A fast JSON parser/generator for C++ with both SAX/DOM style API
http://rapidjson.org/
Other
14.18k stars 3.53k forks source link

"18446744073709551617" is parsed as double and loses percision #661

Open thedrow opened 8 years ago

thedrow commented 8 years ago

Apparently Python is able to store such large numbers and while running tests I encountered this issue. When converted to python's Decimal I get the following number: Decimal(1.8446744073709552e+19) == Decimal('18446744073709551616') which means it's off by one. This is possible either because of floating point numbers (likely) or due to a bug in our numbers parsing algorithm. There are multiple things we can do:

  1. We can expose long long, signed long long and unsigned long long handlers.
  2. Both GCC and CLang provide int128 and uint128 which we can use for really big numbers.
  3. We can use one of the arbitrary big integer libraries out there.
  4. We can pass a boolean to Reader's Double() that indicates if that this number is or isn't a number.
andrusha97 commented 8 years ago

Also you can use kParseNumbersAsStringsFlag and handle big numbers however is suitable for your use case. Though this approach seems to have certain limits too.

pah commented 8 years ago

By default, RapidJSON uses a very fast, but in some corner cases inaccurate algorithm to parse floating point numbers, see Parsing to Double for more information.

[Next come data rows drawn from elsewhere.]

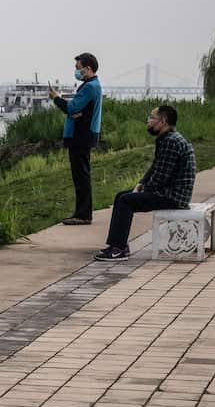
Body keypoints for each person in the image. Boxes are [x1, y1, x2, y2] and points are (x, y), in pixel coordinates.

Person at [95, 105, 196, 261]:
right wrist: (141, 184)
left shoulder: (171, 142)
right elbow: (155, 167)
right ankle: (119, 245)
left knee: (126, 200)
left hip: (174, 197)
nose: (148, 121)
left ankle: (118, 249)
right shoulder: (167, 138)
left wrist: (145, 190)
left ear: (162, 121)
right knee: (122, 196)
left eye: (151, 117)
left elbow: (161, 176)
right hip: (169, 192)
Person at [49, 52, 103, 225]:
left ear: (87, 69)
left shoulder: (89, 87)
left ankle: (83, 215)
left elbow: (72, 108)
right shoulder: (93, 85)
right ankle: (82, 213)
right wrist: (76, 112)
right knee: (81, 175)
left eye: (78, 68)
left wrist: (56, 98)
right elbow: (76, 110)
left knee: (81, 176)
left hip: (81, 136)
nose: (76, 72)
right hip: (85, 135)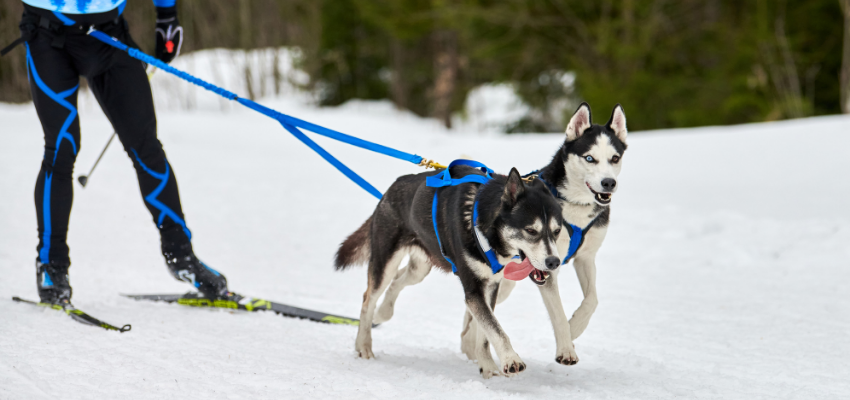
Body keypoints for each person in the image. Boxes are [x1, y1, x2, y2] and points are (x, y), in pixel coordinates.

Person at [2, 0, 230, 305]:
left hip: (109, 34)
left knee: (147, 147)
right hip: (48, 36)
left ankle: (182, 258)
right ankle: (51, 265)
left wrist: (166, 17)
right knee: (62, 149)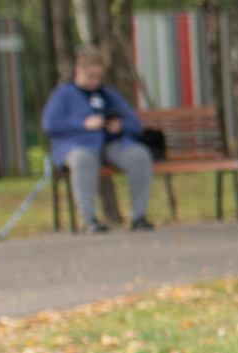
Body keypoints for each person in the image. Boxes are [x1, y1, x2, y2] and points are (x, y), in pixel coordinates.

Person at [41, 46, 154, 232]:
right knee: (83, 159)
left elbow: (135, 123)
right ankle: (89, 220)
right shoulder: (63, 94)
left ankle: (138, 217)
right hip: (76, 145)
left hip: (112, 145)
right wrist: (83, 124)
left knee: (139, 155)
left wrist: (121, 126)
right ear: (79, 69)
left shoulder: (108, 94)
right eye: (91, 76)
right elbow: (50, 125)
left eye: (98, 76)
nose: (95, 81)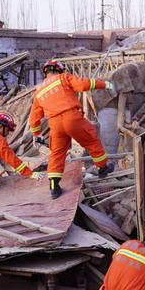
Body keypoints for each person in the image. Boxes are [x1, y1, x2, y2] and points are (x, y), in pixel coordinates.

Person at [29, 59, 115, 199]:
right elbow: (83, 85)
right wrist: (104, 84)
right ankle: (102, 168)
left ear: (46, 72)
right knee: (91, 140)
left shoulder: (38, 91)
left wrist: (36, 134)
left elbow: (34, 117)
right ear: (58, 69)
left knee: (57, 154)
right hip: (72, 117)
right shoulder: (63, 77)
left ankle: (54, 188)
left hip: (55, 125)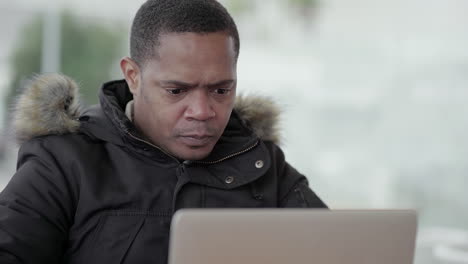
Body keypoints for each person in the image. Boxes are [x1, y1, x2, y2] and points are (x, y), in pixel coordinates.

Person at [0, 0, 327, 263]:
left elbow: (341, 247)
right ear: (133, 76)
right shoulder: (65, 161)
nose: (202, 112)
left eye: (221, 90)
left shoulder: (261, 164)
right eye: (176, 91)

Does it make a difference to pass the kParseFullPrecisionFlag to the Parse call?

thedrow commented 8 years ago

All of these are good suggestions but do you see a reason not to support (unsigned)long long or __(u)int128 on platforms that support it? The number itself isn't a double per se. It's still an integer. It's simply to big to fit into an unsigned long integer.

miloyip commented 8 years ago

I can list a few:

  1. GenericValue is a variant type. It has been optimized to 16 bytes for 32-bit and 64-bit architecture. Storing 128-bit integer would requires 32 bytes for 128-bit alignment.
  2. Many JSON tools are unable to deal with 64-bit integers (e.g. just using double for storing all numbers). Supporting 64-bit integer is already a surplus, as needed for many 64-bit applications. RapidJSON explicitly handle integers are also related to performance consideration.
  3. kParseNumbersAsStringsFlag was proposed and developed by community users, for dealing with arbitrary precisions.
  4. Python is designed to support arbitrary precision numbers. This decision makes it easy for users but have a price on performance. And most non-scripting languages (e.g. C/C++) do not support this in the language level. Some users may argue that 256-bit integer or 128-bit floating point or currency types are needed in their cases. This can be handled by point 3 if the user really needs it.
thedrow commented 8 years ago

What if we dynamically allocate (unsigned/signed)long long/__(u)int128. That would not require an extra 32 bit. In fact, this can be stored as void *. When we encounter a large enough integer we'll allow the user to handle it and store it manually.

Converting all numbers from strings will increase my overhead by a lot (I haven't measured yet, but it's certain there will be significant overhead). If I could avoid that by providing support for bigger integers myself that would help binding to other languages.

jschultz410 commented 5 years ago

I have a slightly different, but related concern: I need to know if an integer in the JSON text can't be represented without loss of precision.

I really don't want JSON conversions silently introducing errors into my data. I'd much rather be able to detect it somehow and reject the data. For example, I'd much rather the parser reject the integer 18446744073709552000 than interpret it as a double while losing something like 12 bits of precision.

I'm already using kParseFullPrecisionFlag. Is there a way to tell the parser to generate an error if a parsed integer value can't be represented exactly? If there isn't, then should there be?

Or is there a way to ask a Number Value if it lost precision while being parsed?